#### EXERCISE REQUIREMENTS:
Could you write out the lines below exactly, beginning with the first and finishing with the one that contains "364] 90 degrees counterclockwise"?

#### RECORDS PROVIDED:
= Beginning of Section =

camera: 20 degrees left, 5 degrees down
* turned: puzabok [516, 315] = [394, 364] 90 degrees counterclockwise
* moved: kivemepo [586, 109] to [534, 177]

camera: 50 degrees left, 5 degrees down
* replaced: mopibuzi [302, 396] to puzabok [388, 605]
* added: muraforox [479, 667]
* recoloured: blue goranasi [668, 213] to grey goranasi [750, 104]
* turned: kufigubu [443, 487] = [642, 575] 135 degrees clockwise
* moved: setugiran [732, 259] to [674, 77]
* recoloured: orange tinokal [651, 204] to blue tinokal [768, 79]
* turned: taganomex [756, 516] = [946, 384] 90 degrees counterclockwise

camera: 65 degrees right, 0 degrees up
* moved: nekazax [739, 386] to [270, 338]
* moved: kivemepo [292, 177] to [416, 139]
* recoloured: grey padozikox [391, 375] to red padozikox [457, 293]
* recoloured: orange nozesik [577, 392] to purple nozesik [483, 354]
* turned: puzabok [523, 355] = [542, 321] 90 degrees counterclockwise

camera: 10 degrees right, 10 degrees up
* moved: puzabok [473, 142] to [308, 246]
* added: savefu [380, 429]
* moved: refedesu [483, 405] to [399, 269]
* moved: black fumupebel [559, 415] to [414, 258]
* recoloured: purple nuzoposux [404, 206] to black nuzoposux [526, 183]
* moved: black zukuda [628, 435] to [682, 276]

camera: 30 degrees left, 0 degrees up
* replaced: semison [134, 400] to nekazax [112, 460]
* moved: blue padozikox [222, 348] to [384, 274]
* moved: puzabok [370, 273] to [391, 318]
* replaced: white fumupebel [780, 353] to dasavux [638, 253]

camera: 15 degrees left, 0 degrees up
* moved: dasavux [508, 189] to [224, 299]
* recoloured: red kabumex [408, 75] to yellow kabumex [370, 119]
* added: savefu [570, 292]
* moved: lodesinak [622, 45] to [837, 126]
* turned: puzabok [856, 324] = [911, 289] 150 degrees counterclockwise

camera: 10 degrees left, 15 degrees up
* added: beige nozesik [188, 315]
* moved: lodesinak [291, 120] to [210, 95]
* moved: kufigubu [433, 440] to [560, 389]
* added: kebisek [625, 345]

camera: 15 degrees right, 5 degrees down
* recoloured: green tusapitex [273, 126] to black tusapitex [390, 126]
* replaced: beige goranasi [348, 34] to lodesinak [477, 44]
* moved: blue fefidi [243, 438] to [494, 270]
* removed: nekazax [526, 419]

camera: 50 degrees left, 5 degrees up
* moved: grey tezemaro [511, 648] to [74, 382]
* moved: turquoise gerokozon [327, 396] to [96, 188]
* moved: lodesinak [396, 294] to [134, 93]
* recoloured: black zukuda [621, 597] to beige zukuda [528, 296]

= End of Section =

#### WORKED SOLUTION:
camera: 20 degrees left, 5 degrees down
* turned: puzabok [516, 315] = [394, 364] 90 degrees counterclockwise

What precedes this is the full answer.